• **Task item**
Give back the line where "Someone gives the" appears and all the lines after it until the listing ends, unchanged and with nothing else.
Material supplied section start
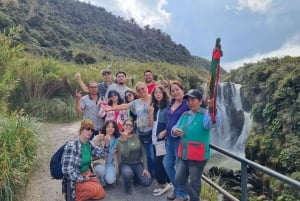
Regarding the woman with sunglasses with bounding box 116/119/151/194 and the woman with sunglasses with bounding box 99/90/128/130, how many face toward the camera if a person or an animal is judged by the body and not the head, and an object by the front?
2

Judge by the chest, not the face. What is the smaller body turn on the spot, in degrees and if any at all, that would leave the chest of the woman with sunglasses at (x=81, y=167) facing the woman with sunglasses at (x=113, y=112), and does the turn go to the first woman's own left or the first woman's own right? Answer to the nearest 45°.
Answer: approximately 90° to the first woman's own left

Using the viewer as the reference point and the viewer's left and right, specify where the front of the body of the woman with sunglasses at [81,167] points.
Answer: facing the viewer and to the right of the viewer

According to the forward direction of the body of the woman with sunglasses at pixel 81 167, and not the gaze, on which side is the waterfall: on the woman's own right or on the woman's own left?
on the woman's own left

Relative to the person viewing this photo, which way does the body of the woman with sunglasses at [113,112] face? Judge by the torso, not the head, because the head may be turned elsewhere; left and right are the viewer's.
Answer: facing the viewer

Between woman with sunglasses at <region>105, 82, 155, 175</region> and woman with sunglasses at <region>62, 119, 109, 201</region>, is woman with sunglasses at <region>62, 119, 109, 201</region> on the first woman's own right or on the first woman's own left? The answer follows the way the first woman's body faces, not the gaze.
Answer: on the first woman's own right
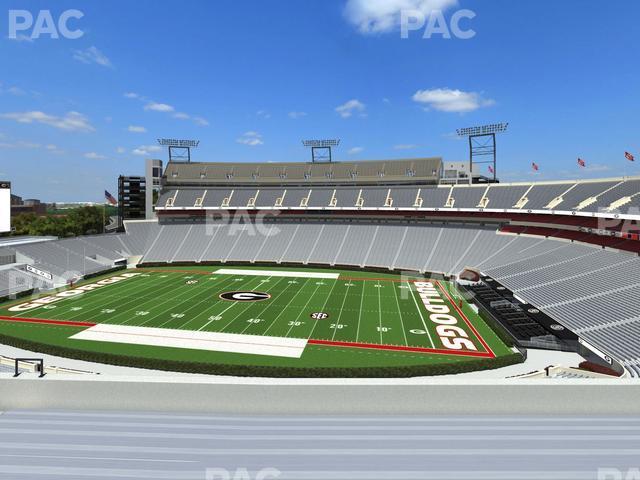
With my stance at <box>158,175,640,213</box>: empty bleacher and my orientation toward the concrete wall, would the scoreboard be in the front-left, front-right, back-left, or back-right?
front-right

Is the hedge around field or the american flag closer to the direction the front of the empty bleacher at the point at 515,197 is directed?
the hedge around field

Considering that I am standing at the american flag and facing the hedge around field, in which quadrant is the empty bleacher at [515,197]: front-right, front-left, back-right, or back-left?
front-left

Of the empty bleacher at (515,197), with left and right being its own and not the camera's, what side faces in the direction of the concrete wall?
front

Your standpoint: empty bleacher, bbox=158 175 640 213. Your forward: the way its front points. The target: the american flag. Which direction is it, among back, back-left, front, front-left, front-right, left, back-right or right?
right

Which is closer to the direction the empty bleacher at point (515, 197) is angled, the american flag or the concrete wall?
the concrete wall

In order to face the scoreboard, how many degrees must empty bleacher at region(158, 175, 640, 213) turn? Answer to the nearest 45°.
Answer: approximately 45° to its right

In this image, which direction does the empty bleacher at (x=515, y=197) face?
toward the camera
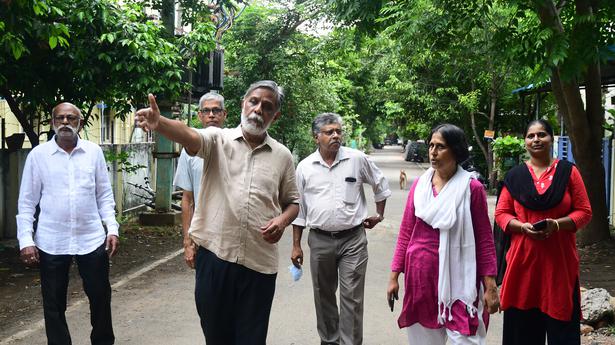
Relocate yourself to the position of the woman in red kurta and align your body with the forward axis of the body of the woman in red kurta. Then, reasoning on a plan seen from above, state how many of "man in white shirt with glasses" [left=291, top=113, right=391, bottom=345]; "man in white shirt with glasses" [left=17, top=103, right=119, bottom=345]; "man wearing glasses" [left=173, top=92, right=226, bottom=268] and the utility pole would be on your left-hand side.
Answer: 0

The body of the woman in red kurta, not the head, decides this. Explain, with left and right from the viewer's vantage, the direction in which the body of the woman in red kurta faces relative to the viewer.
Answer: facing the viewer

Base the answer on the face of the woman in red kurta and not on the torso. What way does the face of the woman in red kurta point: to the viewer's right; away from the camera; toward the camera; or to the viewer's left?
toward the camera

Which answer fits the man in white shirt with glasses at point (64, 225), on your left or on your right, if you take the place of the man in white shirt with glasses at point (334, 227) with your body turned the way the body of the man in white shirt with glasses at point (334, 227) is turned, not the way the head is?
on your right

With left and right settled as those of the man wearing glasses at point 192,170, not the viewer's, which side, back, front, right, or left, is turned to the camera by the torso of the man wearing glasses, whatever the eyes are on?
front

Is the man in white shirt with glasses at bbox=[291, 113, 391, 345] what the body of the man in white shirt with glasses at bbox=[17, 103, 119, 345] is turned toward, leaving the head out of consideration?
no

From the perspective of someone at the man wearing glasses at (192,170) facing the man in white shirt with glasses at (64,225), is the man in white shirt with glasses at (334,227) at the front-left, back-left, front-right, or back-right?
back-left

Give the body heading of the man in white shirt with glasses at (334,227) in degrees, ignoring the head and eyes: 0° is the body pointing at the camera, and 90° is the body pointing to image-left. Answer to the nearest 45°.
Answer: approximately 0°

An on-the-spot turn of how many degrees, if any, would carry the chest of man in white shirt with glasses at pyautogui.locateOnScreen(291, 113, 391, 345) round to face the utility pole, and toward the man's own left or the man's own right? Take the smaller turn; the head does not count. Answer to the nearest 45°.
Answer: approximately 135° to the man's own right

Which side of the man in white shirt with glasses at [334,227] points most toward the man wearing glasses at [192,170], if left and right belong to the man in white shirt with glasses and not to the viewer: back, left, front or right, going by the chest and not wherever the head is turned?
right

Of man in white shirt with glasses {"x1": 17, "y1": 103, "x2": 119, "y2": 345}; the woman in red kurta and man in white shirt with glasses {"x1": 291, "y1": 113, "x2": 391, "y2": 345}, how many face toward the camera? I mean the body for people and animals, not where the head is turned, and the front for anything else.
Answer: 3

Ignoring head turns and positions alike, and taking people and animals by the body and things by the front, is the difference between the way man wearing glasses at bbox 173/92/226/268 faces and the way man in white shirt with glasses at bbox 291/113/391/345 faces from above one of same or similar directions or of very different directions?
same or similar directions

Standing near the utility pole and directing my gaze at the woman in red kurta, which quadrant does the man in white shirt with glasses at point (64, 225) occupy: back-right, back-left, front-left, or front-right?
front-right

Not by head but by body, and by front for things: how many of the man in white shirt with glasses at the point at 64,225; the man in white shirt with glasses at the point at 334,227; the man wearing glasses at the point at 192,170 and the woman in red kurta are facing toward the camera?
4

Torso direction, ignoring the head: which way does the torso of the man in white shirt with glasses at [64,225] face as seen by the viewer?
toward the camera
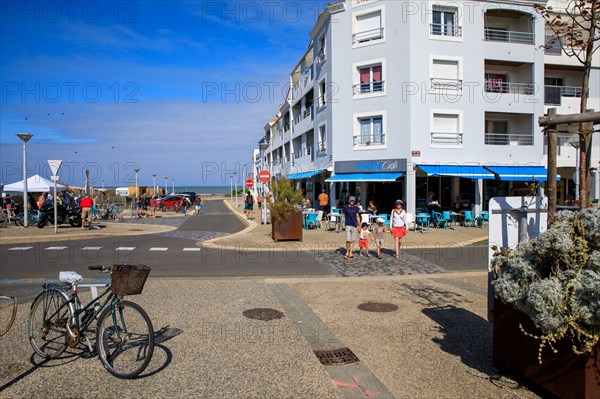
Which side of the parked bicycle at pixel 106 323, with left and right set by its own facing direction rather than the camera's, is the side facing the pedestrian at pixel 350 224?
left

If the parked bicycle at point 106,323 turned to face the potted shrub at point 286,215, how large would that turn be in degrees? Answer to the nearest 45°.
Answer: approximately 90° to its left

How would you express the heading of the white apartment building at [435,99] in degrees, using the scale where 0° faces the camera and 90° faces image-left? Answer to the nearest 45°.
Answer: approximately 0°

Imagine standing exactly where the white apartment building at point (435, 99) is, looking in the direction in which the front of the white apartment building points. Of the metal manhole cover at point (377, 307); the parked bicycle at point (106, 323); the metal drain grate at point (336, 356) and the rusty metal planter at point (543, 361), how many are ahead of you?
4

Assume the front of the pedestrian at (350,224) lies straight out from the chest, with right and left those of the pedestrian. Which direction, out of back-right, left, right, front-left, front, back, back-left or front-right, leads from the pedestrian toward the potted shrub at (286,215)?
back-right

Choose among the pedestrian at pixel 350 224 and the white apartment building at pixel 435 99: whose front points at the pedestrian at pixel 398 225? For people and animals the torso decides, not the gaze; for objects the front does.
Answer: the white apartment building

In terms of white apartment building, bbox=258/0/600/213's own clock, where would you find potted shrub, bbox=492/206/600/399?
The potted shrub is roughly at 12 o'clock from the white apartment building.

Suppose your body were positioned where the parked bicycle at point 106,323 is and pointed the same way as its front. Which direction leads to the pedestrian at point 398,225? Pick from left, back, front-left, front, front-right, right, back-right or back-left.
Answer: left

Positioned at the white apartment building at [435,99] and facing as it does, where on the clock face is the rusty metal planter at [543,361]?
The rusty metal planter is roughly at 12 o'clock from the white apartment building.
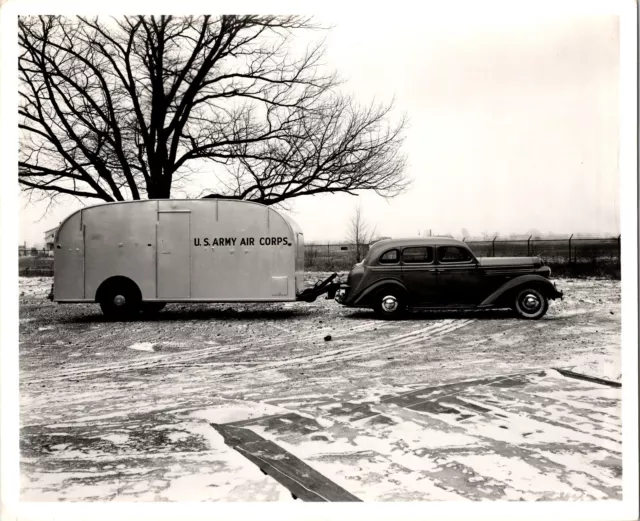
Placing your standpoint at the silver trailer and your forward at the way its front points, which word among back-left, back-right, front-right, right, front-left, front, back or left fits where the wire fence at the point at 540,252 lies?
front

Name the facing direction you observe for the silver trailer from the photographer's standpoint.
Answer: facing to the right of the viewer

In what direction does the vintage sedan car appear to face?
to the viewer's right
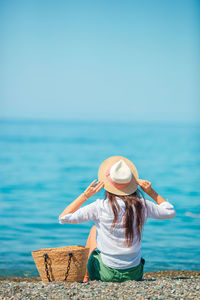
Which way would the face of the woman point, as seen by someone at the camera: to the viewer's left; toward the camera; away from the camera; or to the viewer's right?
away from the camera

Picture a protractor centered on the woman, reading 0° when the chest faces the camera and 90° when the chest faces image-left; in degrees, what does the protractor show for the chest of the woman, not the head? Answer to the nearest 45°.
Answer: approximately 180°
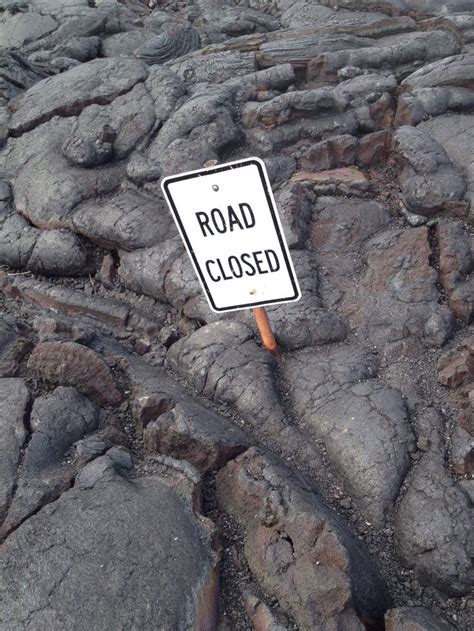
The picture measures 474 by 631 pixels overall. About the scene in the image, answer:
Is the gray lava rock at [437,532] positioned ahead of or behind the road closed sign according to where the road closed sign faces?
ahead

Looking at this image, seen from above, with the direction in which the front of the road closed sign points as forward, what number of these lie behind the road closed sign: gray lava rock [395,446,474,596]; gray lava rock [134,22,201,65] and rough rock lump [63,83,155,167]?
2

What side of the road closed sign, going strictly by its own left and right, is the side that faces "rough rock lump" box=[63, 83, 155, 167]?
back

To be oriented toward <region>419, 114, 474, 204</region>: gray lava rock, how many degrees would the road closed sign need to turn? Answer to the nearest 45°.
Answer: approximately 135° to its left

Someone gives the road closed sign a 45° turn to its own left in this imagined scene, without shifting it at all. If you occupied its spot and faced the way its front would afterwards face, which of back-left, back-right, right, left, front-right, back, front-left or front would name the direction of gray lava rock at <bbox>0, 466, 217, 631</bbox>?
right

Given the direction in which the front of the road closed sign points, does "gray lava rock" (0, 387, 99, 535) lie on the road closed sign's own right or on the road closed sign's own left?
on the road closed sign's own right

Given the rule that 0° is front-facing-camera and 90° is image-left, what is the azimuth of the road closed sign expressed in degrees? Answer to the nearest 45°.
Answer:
Material supplied section end
• **Your solution**
Someone gives the road closed sign a 45° turn to its own left in this imagined scene, without shifting it at all. If you occupied its spot and faced the way its front would afterwards face, which of back-left, back-right, right, left, front-right, back, front-left or front would name the direction of gray lava rock at <bbox>0, 466, 217, 631</bbox>?
right

Given the direction in which the front of the road closed sign points, does "gray lava rock" (0, 387, 99, 535) lie on the road closed sign's own right or on the road closed sign's own left?
on the road closed sign's own right

Given the rule that 0° is front-facing-camera and 90° is image-left, what is the azimuth of the road closed sign expressed in degrees? Answer to the nearest 45°.
Answer:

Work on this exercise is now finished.